Although the D.C. Circuit has not fully explained the boundaries of this standard, it has held that expert reports created a genuine issue of material fact to defeat a Rule 56 motion when the experts explained that their opinions were based on “the available scientific and epidemiological data ... as well as a review of relevant medical records.”
Ambrosini,
966 F.2d at 1470-71.
Cf. Briggs v. Wash. Metro. Area Transit Auth.,
481 F.3d 839, 848 (D.C. Cir. 2007) (granting the defendant summary judgment because the plaintiffs expert “offered only his own opinion in attempting to describe national standards that might be applicable to establish standards of care in this case”). Here, however, Mr. Dinoffs report and deposition did not explain the reasons for his conclusion at all, much less by reference to available scientific data, experimental results, or records. Unlike the experts in
Ambrosini,
Mr. Dinoff did not explain the scientific data on which his conclusion was based, leading to this Court’s prior determination that his conclusions were not adequately supported.
Second, Mr.
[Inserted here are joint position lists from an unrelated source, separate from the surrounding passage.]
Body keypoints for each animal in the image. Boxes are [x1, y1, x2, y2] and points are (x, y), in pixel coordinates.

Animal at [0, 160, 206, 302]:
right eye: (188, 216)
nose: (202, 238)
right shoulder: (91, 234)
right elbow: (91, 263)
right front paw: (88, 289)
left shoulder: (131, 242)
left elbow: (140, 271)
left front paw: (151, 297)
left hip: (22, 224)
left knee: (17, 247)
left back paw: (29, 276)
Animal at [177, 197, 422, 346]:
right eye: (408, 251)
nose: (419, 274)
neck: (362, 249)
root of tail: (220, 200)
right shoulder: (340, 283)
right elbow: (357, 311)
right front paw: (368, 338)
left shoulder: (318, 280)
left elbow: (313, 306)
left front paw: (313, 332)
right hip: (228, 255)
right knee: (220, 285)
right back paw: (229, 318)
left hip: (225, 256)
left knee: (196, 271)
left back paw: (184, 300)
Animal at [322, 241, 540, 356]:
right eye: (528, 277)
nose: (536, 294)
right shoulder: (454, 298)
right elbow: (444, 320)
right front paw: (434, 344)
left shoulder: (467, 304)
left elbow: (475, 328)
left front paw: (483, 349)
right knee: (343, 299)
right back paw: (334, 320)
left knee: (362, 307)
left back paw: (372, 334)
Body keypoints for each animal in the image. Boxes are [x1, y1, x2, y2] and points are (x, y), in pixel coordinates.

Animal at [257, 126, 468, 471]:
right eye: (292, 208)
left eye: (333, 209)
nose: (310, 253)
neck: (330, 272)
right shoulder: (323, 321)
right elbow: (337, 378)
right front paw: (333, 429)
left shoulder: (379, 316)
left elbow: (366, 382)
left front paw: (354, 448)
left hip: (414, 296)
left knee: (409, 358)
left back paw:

Dinoffs qualifications and expertise — unchallenged or not
— do not disturb this analysis. This Court did not grant Omni summary judgment because Mr. Dinoff lacked expertise or was unqualified. Rather, as discussed above, even an otherwise qualified expert must still present an adequate basis describing how the expert reached the specific opinion at issue. Mr. Dinoffs separate expertise did not suffice to provide that basis. Furthermore, Mr, Dinoffs unchallenged expertise was already before the Court in this Court’s prior opinion, and thus cannot justify reconsideration now.
See Turner v. Dep’t of Interior,
No. 05-1543, 2007 WL 2982722, at *2 (D.D.C. Oct. 12, 2007) (“A motion for reconsideration will not be granted if a party is simply attempting to renew factual or legal arguments that it asserted in its original briefs and that were already rejected by the Court.” (quoting
Pearson v. Thompson,
141 F.Supp.2d 105, 107 (D.D.C. 2001))). The Court thus declines to alter or amend its prior grant of summary judgment for Omni because Ms. Martin has not identified any cognizable basis for reconsideration under Rule 59(e).
V. CONCLUSION
For the foregoing reasons, Plaintiffs Motion for Reconsideration (EOF No. 21) is DENIED. An order consistent with this Memorandum Opinion is separately and contemporaneously issued.